Vossos restos mortais ainda não foram sepultados e já entrastes na eterna
pátria!”.
Nosso Senhor revelou à grande
Santa que esta alma deveria ter um longo purgatório, mas se livrou em tão pouco
tempo pelas indulgências que ela havia lucrado pela defunta.
Conta-se na Vida de Santa
Teresa, a Matriarca do Carmelo, um fato consolador. Uma Carmelita de uma vida
muito simples e que em nada se distinguia das outras, veio a falecer, e a Santa
a viu subir ao céu com grande glória pouco tempo depois da morte, de sorte que
teria tido talvez um brevíssimo purgatório. E como Teresa revelasse grande
surpresa com isto, Nosso Senhor lhe disse que aquela religiosa sempre teve
grande respeito pelas indulgências da Santa Igreja e durante toda vida sempre
se esforçou por ganhar o maior número que lhe foi passível. E isto fez com que
tivesse pago a maior parte das suas dívidas para com a Divina Justiça.
Aliviemos os sofrimentos de
nossos mortos queridos, procurando ganhar por eles muitas e numerosas
indulgências. Grande parte deste tesouro é aplicável às almas. Deus aceita
sempre esta satisfação dos vivos pelos mortos, diz o grande teólogo Suarez.
Talvez haja para nós dificuldades e obstáculos para lucrarmos indulgências, porém
Deus sempre as aceita pelas almas do purgatório.
O Santo Rosário, a Via Sacra,
que riqueza de indulgências para os mortos nos oferecem estas duas práticas
piedosas! Recitemos jaculatórias indulgenciadas. É tão fácil repeti-las em
toda parte e a toda hora! Duplo proveito: nossa união com Deus e alívio das
pobres almas. Vamos, pois, cheios de generosidade aproveitar o tesouro das
indulgências em favor do purgatório!
Exemplo
O que vale um Requiem
Autores antigos como Dorlandus,
na Crônica Cartusiana, e Teófilo Regnaud, em Heter Spirituale — Pars II, Sect.

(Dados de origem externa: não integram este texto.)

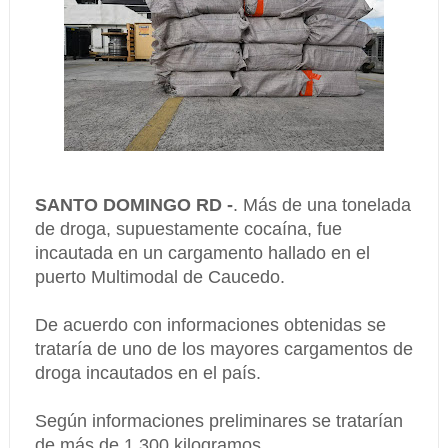
SANTO DOMINGO RD -
. Más de una tonelada
de droga, supuestamente cocaína, fue
incautada en un cargamento hallado en el
puerto Multimodal de Caucedo.
De acuerdo con informaciones obtenidas se
trataría de uno de los mayores cargamentos de
droga incautados en el país.
Según informaciones preliminares se tratarían
de más de 1,300 kilogramos.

II — narram este fato que por aí às vezes tem sofrido variantes acrescentadas
pelo povo:
Um rico senhor, de uma fortuna
bem considerável, deixou uma herança para o filho, único herdeiro. Este, muito
piedoso, lembrou-se logo da alma do pai e quis sufragá-la generosamente. Logo
após o enterro do pai, vai a um mosteiro e oferece uma grande soma ao Prior,
rogando muitas orações pelo morto querido. No mesmo instante, os monges se
reuniram e o Prior lhes disse: “Meus irmãos, acaba do falecer e foi hoje
sepultado um grande benfeitor deste convento. Oremos por sua alma”.
Imediatamente os monges entoaram um “Requiescat in pace”. E o Superior
responde: Amen. Logo depois se retiram todos do coro.
O moço, filho do benfeitor,
admirou-se de tão pouca oração, após ter oferecido tão grande soma. “Tão pouco,
diz ele ao Prior, por tão generosa oferta?” O Prior, inspirado por Deus, quis
dar uma lição ao jovem e mostrar-lhe o valor da oração. Mandou que os
religiosos escrevessem todos num papel estas palavras que rezaram: Requiescat
in pace! E depois lho trouxessem. Mandou chamar ao jovem e pôs os papeis num
prato de balança, e noutro prato a soma de dinheiro em moedas pesadas,
oferecidas pelo benfeitor. Ó prodígio! No mesmo instante o prato da balança
pendeu para o lado do papel, com admiração geral. Diante disto, reconheceram
todos o quanto vale um Requiescat in pace pelos defuntos. O moço se retirou
contente e convencido de que não se podem comparar os bens materiais com os
espirituais.
A Bem-aventurada Maria de Quito
foi arrebatada em êxtase e viu uma mesa cheia de pedrarias e jóias e moedas de
ouro. Uma voz lhe dizia: Estas são as riquezas oferecidas a todos. Cada um pode
delas se servir como queira. Era uma figura das riquezas espirituais das
indulgências que todos podemos juntar e aproveitá-las para nossa alma e
principalmente em favor das pobres almas do purgatório.